It was their spouses who did the cooking, laundry and everything else in the house.

Interestingly, when the men did attempt to help, it often turned out messy, or the women in the house would suspect something was amiss with their marriage.

Their meals were always ready on the table for them. When they wanted a second helping, their wives would scuttle to dish out extra rice, and when the meal was over, they waited for the fruits to be served. A modest burp from them indicated that the meal was sumptuous.

In my time, things were pretty much the same. The husband seldom lent a hand because both spouses were working and could afford a helper. Also, our parents came to live with us, which helped a lot. So, most husbands hardly did any household chores or only did minimal tasks.

Today, our children, married and with double incomes, present a different scenario. I am amazed to see how young married couples share their housework. After picking the children up from daycare centres or nursery, in many households, especially when there is no paid help, whoever comes home from work first does the cooking. After dinner, the other half does the washing up. Fair and square – what a neat arrangement!

This is a tribute to the young men, aka daddies, who can whip up a meal and see to the needs of the children while their partners are busy. Sharing chores is caring. Gone are the days when the man of the house would scream for help when the kids made a mess, and the wife would rush to clean it up. Today, that same young father dons an apron, uses a broom, vacuum, or mop, and, hey presto, the mess is cleared.

My thoughts go to my nephew-in-law abroad, who, in his 40s, took care of his three children, aged nine to 12, when his wife, my niece, came home to help take care of her cancer-stricken father.

This young daddy cooked extra meals for the week on Saturday and froze them, so every day there was a main dish. He did the vegetables and rice when he came home from work. He also managed the laundry, housecleaning and a host of other chores.

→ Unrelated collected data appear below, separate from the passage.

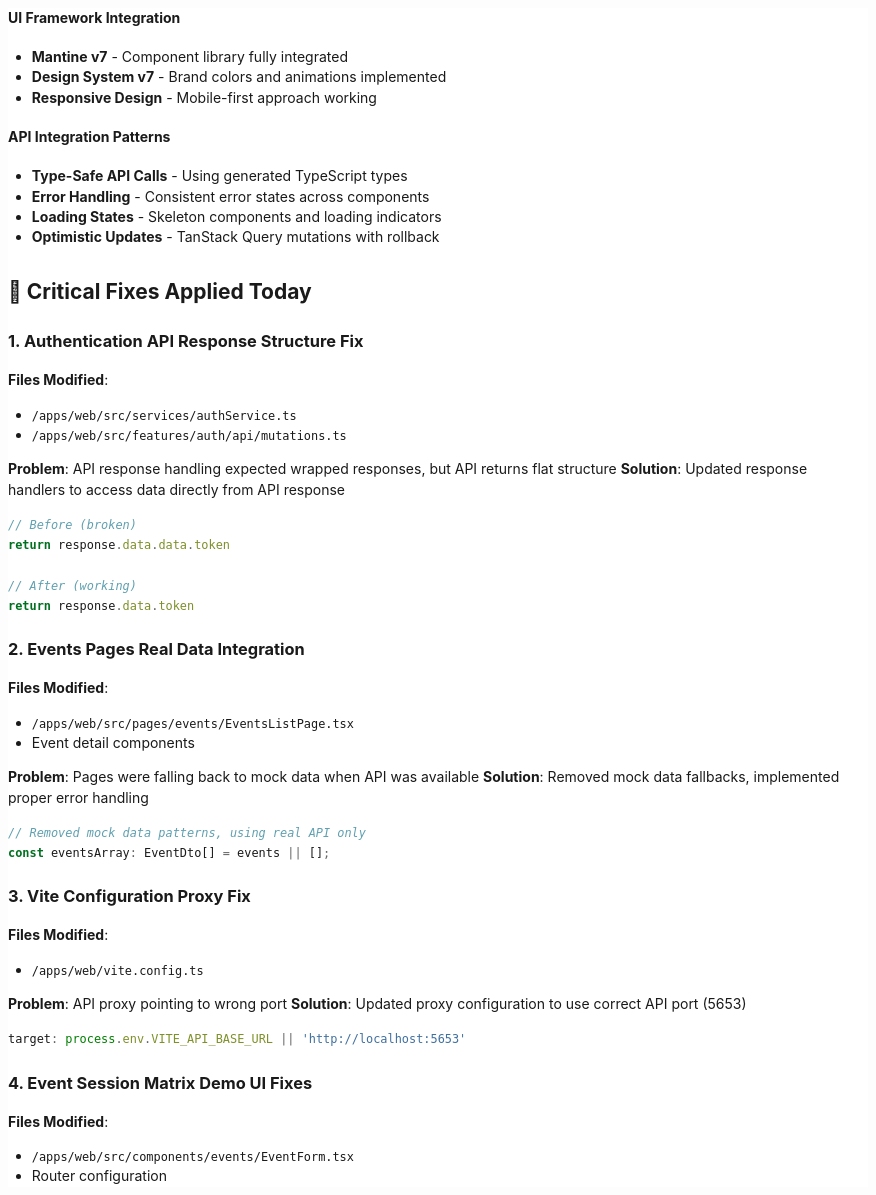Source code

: #### UI Framework Integration
- **Mantine v7** - Component library fully integrated
- **Design System v7** - Brand colors and animations implemented
- **Responsive Design** - Mobile-first approach working

#### API Integration Patterns
- **Type-Safe API Calls** - Using generated TypeScript types
- **Error Handling** - Consistent error states across components
- **Loading States** - Skeleton components and loading indicators
- **Optimistic Updates** - TanStack Query mutations with rollback

## 🔧 Critical Fixes Applied Today

### 1. Authentication API Response Structure Fix
**Files Modified**:
- `/apps/web/src/services/authService.ts`
- `/apps/web/src/features/auth/api/mutations.ts`

**Problem**: API response handling expected wrapped responses, but API returns flat structure
**Solution**: Updated response handlers to access data directly from API response
```typescript
// Before (broken)
return response.data.data.token

// After (working)  
return response.data.token
```

### 2. Events Pages Real Data Integration
**Files Modified**:
- `/apps/web/src/pages/events/EventsListPage.tsx`
- Event detail components

**Problem**: Pages were falling back to mock data when API was available
**Solution**: Removed mock data fallbacks, implemented proper error handling
```typescript
// Removed mock data patterns, using real API only
const eventsArray: EventDto[] = events || [];
```

### 3. Vite Configuration Proxy Fix
**Files Modified**:
- `/apps/web/vite.config.ts`

**Problem**: API proxy pointing to wrong port
**Solution**: Updated proxy configuration to use correct API port (5653)
```typescript
target: process.env.VITE_API_BASE_URL || 'http://localhost:5653'
```

### 4. Event Session Matrix Demo UI Fixes
**Files Modified**:
- `/apps/web/src/components/events/EventForm.tsx`
- Router configuration
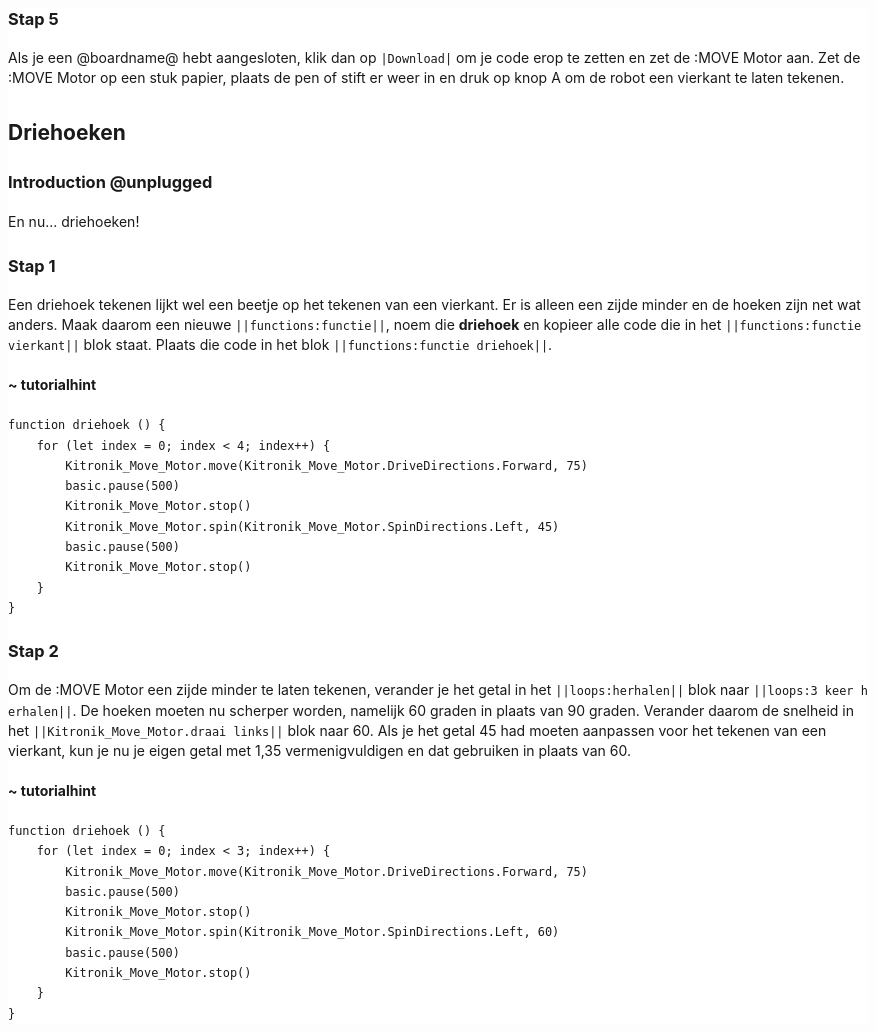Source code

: ### Stap 5
Als je een @boardname@ hebt aangesloten, klik dan op ``|Download|`` om je code erop te zetten en zet de :MOVE Motor aan. Zet de :MOVE Motor op een stuk papier, plaats de pen of stift er weer in en druk op knop A om de robot een vierkant te laten tekenen. 

## Driehoeken
### Introduction @unplugged
En nu... driehoeken!

### Stap 1
Een driehoek tekenen lijkt wel een beetje op het tekenen van een vierkant. Er is alleen een zijde minder en de hoeken zijn net wat anders. Maak daarom een nieuwe  ``||functions:functie||``, noem die  **driehoek** en kopieer alle code die in het ``||functions:functie vierkant||`` blok staat. Plaats die code in het blok ``||functions:functie driehoek||``.

#### ~ tutorialhint
```blocks
function driehoek () {
    for (let index = 0; index < 4; index++) {
        Kitronik_Move_Motor.move(Kitronik_Move_Motor.DriveDirections.Forward, 75)
        basic.pause(500)
        Kitronik_Move_Motor.stop()
        Kitronik_Move_Motor.spin(Kitronik_Move_Motor.SpinDirections.Left, 45)
        basic.pause(500)
        Kitronik_Move_Motor.stop()
    }
}
```

### Stap 2
Om de :MOVE Motor een zijde minder te laten tekenen, verander je het getal in het ``||loops:herhalen||`` blok naar  ``||loops:3 keer herhalen||``. De hoeken moeten nu scherper worden, namelijk 60 graden in plaats van 90 graden. Verander daarom de snelheid in het  ``||Kitronik_Move_Motor.draai links||`` blok naar 60. Als je het getal 45 had moeten aanpassen voor het tekenen van een vierkant, kun je nu je eigen getal met 1,35 vermenigvuldigen en dat gebruiken in plaats van 60.

#### ~ tutorialhint
```blocks
function driehoek () {
    for (let index = 0; index < 3; index++) {
        Kitronik_Move_Motor.move(Kitronik_Move_Motor.DriveDirections.Forward, 75)
        basic.pause(500)
        Kitronik_Move_Motor.stop()
        Kitronik_Move_Motor.spin(Kitronik_Move_Motor.SpinDirections.Left, 60)
        basic.pause(500)
        Kitronik_Move_Motor.stop()
    }
}
```
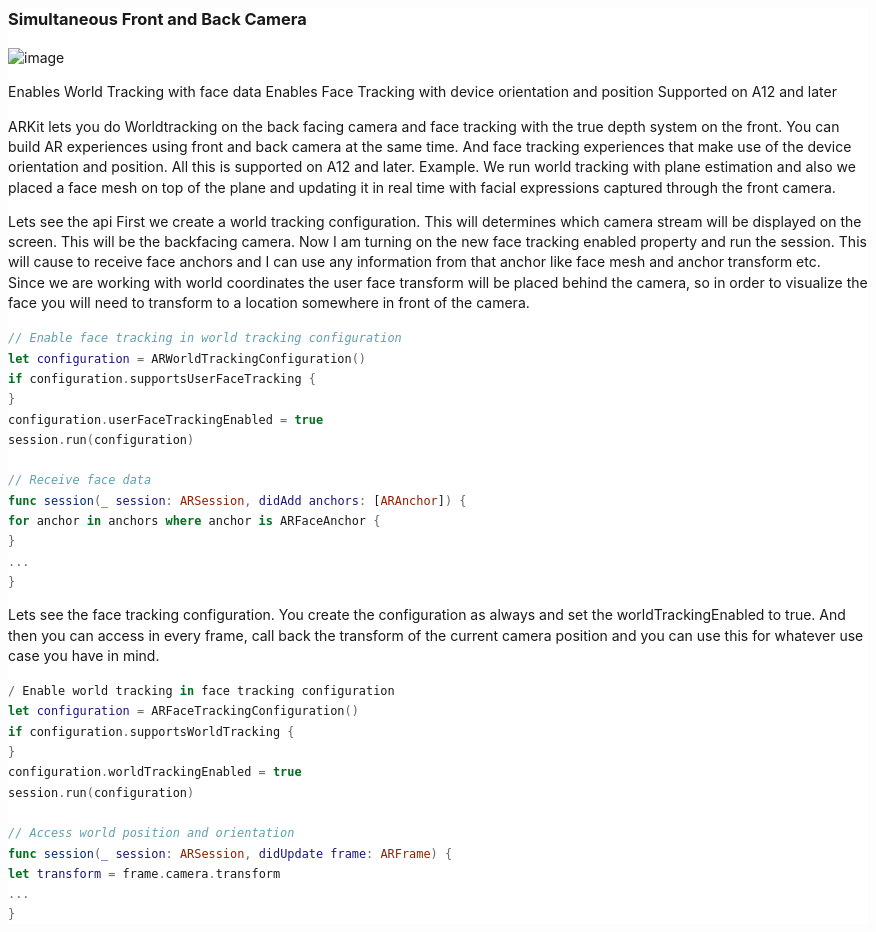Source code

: ### Simultaneous Front and Back Camera

![image](/assets/img/arkit3/11.png)

Enables World Tracking with face data
Enables Face Tracking with device orientation and position Supported on A12 and later

ARKit lets you do Worldtracking on the back facing camera and face tracking with the true depth system on the front.
You can build AR experiences using front and back camera at the same time. And face tracking experiences that make use of the device orientation and position.
All this is supported on A12 and later.
Example. We run world tracking with plane estimation and also we placed a face mesh on top of the plane and updating it in real time with facial expressions captured through the front camera.

Lets see the api
First we create a world tracking configuration. This will determines which camera stream will be displayed on the screen. This will be the backfacing camera.
Now I am turning on the new face tracking enabled property and run the session.
This will cause to receive face anchors and I can use any information from that anchor like face mesh and anchor transform etc.  
Since we are working with world coordinates the user face transform will be placed behind the camera, so in order to visualize the face you will need to transform to a location somewhere in front of the camera.


``` swift
// Enable face tracking in world tracking configuration
let configuration = ARWorldTrackingConfiguration()
if configuration.supportsUserFaceTracking {
}
configuration.userFaceTrackingEnabled = true
session.run(configuration)

// Receive face data
func session(_ session: ARSession, didAdd anchors: [ARAnchor]) {
for anchor in anchors where anchor is ARFaceAnchor {
}
...
}
```

Lets see the face tracking configuration. You create the configuration as always and set the worldTrackingEnabled to true. And then you can access in every frame, call back the transform of the current camera position and you can use this for whatever use case you have in mind.


``` swift
/ Enable world tracking in face tracking configuration
let configuration = ARFaceTrackingConfiguration()
if configuration.supportsWorldTracking {
}
configuration.worldTrackingEnabled = true
session.run(configuration)

// Access world position and orientation
func session(_ session: ARSession, didUpdate frame: ARFrame) {
let transform = frame.camera.transform
...
}
```
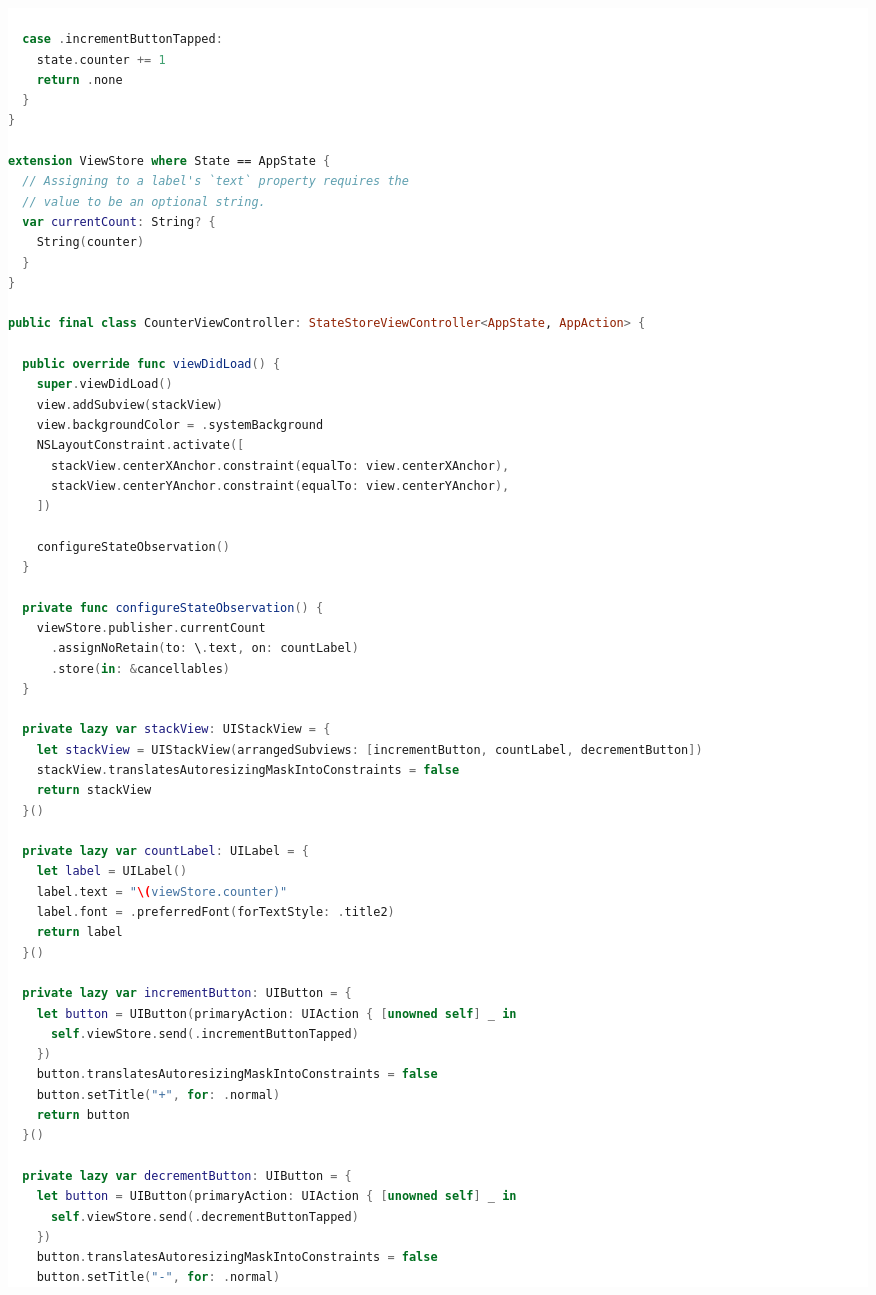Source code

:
 ```swift

  case .incrementButtonTapped:
    state.counter += 1
    return .none
  }
}

extension ViewStore where State == AppState {
  // Assigning to a label's `text` property requires the
  // value to be an optional string.
  var currentCount: String? {
    String(counter)
  }
}

public final class CounterViewController: StateStoreViewController<AppState, AppAction> {

  public override func viewDidLoad() {
    super.viewDidLoad()
    view.addSubview(stackView)
    view.backgroundColor = .systemBackground
    NSLayoutConstraint.activate([
      stackView.centerXAnchor.constraint(equalTo: view.centerXAnchor),
      stackView.centerYAnchor.constraint(equalTo: view.centerYAnchor),
    ])

    configureStateObservation()
  }

  private func configureStateObservation() {
    viewStore.publisher.currentCount
      .assignNoRetain(to: \.text, on: countLabel)
      .store(in: &cancellables)
  }

  private lazy var stackView: UIStackView = {
    let stackView = UIStackView(arrangedSubviews: [incrementButton, countLabel, decrementButton])
    stackView.translatesAutoresizingMaskIntoConstraints = false
    return stackView
  }()

  private lazy var countLabel: UILabel = {
    let label = UILabel()
    label.text = "\(viewStore.counter)"
    label.font = .preferredFont(forTextStyle: .title2)
    return label
  }()

  private lazy var incrementButton: UIButton = {
    let button = UIButton(primaryAction: UIAction { [unowned self] _ in
      self.viewStore.send(.incrementButtonTapped)
    })
    button.translatesAutoresizingMaskIntoConstraints = false
    button.setTitle("+", for: .normal)
    return button
  }()

  private lazy var decrementButton: UIButton = {
    let button = UIButton(primaryAction: UIAction { [unowned self] _ in
      self.viewStore.send(.decrementButtonTapped)
    })
    button.translatesAutoresizingMaskIntoConstraints = false
    button.setTitle("-", for: .normal)
```

[^1]: A trick I learned from [Pádraig][padraig] on his [new blog][padraig-blog].
[^2]: I have a bunch of auto layout helpers and convenience view initializers too, that in my case would reduce the required amount of code even more. I've published that code as a package called [Tablecloth](https://github.com/Filibaba/Tablecloth), might write about that later.
[TCA]: https://github.com/pointfreeco/swift-composable-architecture
[brandon]: https://twitter.com/mbrandonw
[stephen]: https://twitter.com/stephencelis
[pointfree]: https://www.pointfree.co/
[referral]: https://www.pointfree.co/subscribe/personal?ref=nSUVh3GS
[optionalkeypath]: https://forums.swift.org/t/combine-assign-to-optional-property-alternate-versions/36058
[padraig]: https://twitter.com/padraig
[padraig-blog]: https://padraig.org/appkit/2020/10/25/layout-in-code.html
[github]: https://github.com/simme/TCAUIKit/tree/main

In the process, he trained his daughter to cook rice. All the children were roped in: One set the table, another helped to clear it. There was a duty roster for the week for folding clothes after laundry. When my niece came home, she was amazed that her husband had done a wonderful job in housekeeping.

Yet another daddy that deserves praise is the househusband. My neighbour’s son-in-law migrated to Australia but was unable to find a lucrative job due to the onset of Covid, which made new jobs scarce. So, they changed roles. His wife, who already had a steady job, went to work, while he managed the house.

At first, my neighbour was upset that her son, a graduate holding a big post in a company, was now a househusband. However, when she visited them, she was amazed that her son, who had never lifted a finger earlier, was fantastic with the housework. He prepared the daily meals, did the grocery shopping, transported the children to school, and more. He even had three friends in the same situation, and once the housework was done, they treated themselves to a round of golf or chilled out at a pub. Their working wives had no complaints!

The saying that “a son is a son till he finds a wife, a daughter is a daughter all your life” does not hold water nowadays. An octogenarian I know has two married sons, both working abroad, and she debunks this adage. Both her sons call her daily just to say hi and see how she is doing. The one across the Causeway visits her monthly and gently cajoles her to visit his house. After much persuasion, she takes a break at his place, but she misses her daily activities with her friends back home, including golfing, doing qigong, and breakfast sessions.

Her other son, in the United States, also calls her daily and arranges for her favourite local goodies to be sent to her house. She is never in want of food. They are keeping the promise they made to their late father, that they would take care of their mother.

Such is the scenario today, where bringing up children is no longer solely a woman’s domain. The new generation of fathers believes in sharing responsibilities equally, and it is the norm of the day. Happy Fathers Day to all fathers!